Hypothesise

An AI-Powered Operating System for Experimentation

A lot of product work lives in the gap between “I think there's a problem here” and “here's a test we can actually ship.” You notice something in the data, you have a hunch, and then it takes hours to turn that into something a developer can act on. Hypothesise is a tool I built to close that gap.

What it does

You feed it the inputs a product or growth team already has — a page URL, analytics data, heuristic notes, observations from session recordings — and it produces structured, developer-ready test briefs in minutes.

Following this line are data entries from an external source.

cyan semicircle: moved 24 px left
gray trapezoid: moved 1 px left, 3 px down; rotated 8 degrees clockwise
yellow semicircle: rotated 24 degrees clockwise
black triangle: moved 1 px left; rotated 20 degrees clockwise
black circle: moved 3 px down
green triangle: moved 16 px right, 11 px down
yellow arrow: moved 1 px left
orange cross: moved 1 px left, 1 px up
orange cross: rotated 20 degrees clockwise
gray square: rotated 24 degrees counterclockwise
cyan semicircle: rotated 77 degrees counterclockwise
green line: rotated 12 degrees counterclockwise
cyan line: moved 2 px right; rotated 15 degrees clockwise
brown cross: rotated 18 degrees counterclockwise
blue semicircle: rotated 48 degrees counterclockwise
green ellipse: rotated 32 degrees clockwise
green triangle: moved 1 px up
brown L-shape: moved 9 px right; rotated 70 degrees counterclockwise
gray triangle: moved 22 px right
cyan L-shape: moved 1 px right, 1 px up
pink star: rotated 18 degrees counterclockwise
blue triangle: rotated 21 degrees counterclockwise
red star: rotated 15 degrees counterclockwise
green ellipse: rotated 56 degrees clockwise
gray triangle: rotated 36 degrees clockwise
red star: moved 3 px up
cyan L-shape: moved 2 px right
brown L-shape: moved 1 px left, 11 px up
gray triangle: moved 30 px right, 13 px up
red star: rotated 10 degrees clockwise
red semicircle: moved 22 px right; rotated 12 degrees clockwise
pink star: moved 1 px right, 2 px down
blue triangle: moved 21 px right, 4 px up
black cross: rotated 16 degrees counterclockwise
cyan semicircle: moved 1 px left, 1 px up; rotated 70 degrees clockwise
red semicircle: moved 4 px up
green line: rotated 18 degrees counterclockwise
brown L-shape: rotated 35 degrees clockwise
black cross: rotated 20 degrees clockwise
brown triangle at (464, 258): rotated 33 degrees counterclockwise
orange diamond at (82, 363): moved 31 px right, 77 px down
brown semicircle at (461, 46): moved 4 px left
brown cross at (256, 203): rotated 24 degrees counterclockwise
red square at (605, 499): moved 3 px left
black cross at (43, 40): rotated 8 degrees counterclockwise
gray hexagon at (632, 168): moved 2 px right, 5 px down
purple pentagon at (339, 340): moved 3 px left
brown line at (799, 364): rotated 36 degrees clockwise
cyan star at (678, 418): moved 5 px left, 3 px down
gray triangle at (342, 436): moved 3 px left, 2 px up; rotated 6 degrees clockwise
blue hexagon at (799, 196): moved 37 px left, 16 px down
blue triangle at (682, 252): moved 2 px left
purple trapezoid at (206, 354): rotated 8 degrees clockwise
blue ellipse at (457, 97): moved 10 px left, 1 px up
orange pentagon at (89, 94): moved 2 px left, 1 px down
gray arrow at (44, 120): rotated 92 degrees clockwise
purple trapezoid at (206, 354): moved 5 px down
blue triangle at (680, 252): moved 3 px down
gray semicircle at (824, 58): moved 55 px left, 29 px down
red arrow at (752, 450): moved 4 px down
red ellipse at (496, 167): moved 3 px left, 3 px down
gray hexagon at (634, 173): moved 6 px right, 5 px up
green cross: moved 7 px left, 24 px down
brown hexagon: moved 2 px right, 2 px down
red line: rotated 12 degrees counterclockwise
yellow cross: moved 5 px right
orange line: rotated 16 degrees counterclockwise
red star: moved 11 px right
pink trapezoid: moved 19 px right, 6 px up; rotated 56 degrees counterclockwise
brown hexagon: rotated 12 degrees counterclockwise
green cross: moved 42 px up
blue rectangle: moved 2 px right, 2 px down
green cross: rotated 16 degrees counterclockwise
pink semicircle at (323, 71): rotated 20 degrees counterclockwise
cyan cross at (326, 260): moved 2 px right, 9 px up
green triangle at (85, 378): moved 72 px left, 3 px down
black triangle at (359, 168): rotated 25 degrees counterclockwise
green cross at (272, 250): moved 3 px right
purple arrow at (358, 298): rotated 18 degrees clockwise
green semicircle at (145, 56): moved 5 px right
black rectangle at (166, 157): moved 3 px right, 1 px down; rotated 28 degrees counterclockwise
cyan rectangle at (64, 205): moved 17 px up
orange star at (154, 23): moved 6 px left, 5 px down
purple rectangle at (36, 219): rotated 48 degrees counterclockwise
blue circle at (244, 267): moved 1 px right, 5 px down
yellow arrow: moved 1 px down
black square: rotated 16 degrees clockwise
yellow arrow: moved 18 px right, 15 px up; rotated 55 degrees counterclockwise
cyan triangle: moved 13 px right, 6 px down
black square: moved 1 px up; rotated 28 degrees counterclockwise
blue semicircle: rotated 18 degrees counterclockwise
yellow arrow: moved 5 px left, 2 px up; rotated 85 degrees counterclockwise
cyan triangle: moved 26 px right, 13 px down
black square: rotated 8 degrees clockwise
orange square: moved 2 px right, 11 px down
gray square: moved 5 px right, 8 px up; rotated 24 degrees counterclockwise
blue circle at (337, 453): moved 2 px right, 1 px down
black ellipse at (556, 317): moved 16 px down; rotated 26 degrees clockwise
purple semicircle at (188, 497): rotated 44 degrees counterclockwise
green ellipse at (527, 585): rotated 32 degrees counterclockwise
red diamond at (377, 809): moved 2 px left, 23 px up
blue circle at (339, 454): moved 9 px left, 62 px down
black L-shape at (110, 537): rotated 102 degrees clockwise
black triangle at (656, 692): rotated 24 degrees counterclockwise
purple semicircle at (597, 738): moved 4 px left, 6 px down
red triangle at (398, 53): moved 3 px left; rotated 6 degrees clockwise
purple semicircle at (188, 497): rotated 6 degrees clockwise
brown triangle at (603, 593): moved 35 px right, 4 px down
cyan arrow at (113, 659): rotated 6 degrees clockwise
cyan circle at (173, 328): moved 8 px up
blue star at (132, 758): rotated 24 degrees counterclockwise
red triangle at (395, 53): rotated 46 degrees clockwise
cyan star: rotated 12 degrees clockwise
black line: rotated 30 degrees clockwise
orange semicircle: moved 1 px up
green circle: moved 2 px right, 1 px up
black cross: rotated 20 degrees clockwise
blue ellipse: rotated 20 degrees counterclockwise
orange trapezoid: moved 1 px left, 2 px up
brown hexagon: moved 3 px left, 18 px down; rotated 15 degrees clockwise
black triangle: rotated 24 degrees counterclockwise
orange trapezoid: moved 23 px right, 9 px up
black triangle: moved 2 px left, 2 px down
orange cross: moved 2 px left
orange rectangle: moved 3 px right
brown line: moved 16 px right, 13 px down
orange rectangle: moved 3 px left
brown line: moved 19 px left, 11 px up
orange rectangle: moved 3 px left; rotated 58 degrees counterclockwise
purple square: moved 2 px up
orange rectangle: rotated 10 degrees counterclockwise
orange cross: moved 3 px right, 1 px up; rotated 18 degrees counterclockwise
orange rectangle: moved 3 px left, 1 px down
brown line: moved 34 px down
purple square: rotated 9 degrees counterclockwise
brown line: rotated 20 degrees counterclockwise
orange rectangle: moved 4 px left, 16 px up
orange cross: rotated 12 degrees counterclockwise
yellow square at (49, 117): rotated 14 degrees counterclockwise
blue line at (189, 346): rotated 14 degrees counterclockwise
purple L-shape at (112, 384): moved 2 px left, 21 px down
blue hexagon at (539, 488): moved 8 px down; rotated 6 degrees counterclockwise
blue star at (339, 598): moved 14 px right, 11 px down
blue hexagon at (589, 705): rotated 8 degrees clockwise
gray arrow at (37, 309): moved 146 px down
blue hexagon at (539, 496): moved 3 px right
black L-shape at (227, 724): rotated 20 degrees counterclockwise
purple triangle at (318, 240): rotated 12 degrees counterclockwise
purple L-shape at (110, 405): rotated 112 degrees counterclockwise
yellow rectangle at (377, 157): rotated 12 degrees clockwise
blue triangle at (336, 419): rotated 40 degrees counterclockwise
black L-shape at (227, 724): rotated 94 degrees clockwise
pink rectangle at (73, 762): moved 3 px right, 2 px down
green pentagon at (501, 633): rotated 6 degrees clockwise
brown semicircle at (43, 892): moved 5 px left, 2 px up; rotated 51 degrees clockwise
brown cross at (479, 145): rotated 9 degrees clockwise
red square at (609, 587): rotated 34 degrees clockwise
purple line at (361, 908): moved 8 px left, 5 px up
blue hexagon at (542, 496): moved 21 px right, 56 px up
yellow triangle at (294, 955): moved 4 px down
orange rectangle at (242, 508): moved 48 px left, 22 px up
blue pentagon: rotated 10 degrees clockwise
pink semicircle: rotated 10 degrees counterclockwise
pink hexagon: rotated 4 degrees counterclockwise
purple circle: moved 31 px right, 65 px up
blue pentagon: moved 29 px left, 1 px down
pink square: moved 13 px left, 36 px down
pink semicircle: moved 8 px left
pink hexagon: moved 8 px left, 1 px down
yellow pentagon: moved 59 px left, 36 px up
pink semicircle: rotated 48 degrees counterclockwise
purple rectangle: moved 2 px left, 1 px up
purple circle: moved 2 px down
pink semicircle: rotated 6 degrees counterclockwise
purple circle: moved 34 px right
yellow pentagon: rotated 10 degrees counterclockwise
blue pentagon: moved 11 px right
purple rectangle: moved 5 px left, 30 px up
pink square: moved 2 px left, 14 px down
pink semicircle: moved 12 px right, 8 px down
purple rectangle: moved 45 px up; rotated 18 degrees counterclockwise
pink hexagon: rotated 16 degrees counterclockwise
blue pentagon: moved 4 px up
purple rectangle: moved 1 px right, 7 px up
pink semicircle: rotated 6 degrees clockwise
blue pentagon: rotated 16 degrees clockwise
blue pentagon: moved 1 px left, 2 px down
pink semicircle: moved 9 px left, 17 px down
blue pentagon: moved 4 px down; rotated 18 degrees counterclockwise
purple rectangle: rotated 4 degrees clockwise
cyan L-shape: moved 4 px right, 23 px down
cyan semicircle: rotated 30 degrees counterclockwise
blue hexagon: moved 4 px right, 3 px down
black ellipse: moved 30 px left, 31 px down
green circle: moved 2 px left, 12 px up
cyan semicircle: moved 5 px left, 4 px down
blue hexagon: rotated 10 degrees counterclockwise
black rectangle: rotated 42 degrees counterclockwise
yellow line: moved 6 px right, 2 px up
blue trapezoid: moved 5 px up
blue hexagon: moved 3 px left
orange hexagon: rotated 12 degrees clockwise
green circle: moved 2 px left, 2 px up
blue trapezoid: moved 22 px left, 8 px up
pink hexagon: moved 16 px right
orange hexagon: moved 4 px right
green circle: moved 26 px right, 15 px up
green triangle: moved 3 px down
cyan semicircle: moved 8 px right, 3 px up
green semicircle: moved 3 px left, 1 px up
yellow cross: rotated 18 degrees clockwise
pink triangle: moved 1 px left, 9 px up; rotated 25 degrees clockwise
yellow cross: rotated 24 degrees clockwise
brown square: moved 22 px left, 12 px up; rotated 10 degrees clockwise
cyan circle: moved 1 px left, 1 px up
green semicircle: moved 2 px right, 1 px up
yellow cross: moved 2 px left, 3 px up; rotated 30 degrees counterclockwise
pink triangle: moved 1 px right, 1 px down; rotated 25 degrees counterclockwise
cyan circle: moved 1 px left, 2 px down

The workflow is: create an audit for a page, pull in metrics, add context through annotated screenshots and session notes, generate hypotheses. Claude looks at the full picture and returns ranked, evidence-backed test ideas. Approving one spits out a complete brief — control and variant descriptions, success metrics, dev notes, QA checklist — in a single click.

How it's built

Backend is FastAPI with all Claude API calls routed through a versioned prompt registry. Every prompt version is immutable once released and every generation is logged — which matters when the output is something people are actually shipping from. Frontend is Next.js with Tailwind, backed by Supabase for auth, database, and file storage. Screenshots are captured server-side via Playwright, and an annotation layer lets you drop pins on friction points before generation so the model has richer context to work from.

The prompt system is on its sixth iteration and is built on top of a few key frameworks — UX best practices, common interaction patterns, industry-specific conversion drivers, and design system guidelines. Version 6 added routing across 12 page types and an industry context block covering 18 verticals, so the model knows whether it's looking at a consumer checkout or a SaaS onboarding screen and can reason from the right set of assumptions.

01 — Audit

Create a page audit, pull in metrics, annotate screenshots and session notes.

02 — Hypotheses

Claude returns ranked, evidence-backed test ideas from the full picture.

03 — Test Brief

Approve one and get a complete brief — variants, metrics, dev notes, QA checklist.

04 — Results

Log outcomes back in. The tool builds institutional memory across every test.

Why I built it

Mostly to see if I could meaningfully improve my own experimentation work — better hypotheses, faster briefs, less time lost between spotting something and acting on it. So far the answer seems to be yes, which is making me think about what a more polished version of this could look like.

Where it's going

Current build covers audit creation, analytics integration, hypothesis generation, brief creation, and results logging. On the roadmap: workspace management and Jira and Linear integration for dev handoff.

The more interesting challenge right now is figuring out how to integrate something I've built for myself into an actual team workflow. That's probably a familiar problem for a lot of firms at the moment — existing processes are rigid, platforms are ingrained, and getting a new tool to sit alongside them without creating duplicative work is harder than it sounds. I'm working through the triggers, webhooks, and automations that would let information flow between systems rather than having to be entered twice. The goal is something that fits into how the team already works, not something that asks everyone to work differently.

The other thing this has made me think about is whether AI just requires work products to look different full stop. The output of a brief, a hypothesis, a handoff doc — the formats we've settled on weren't designed with any of this in mind. I'm going back and forth on whether the answer is format agnosticism or actually stricter, more structured formats that models can reason from reliably. Haven't landed anywhere yet, but it's the thing I'm thinking about most.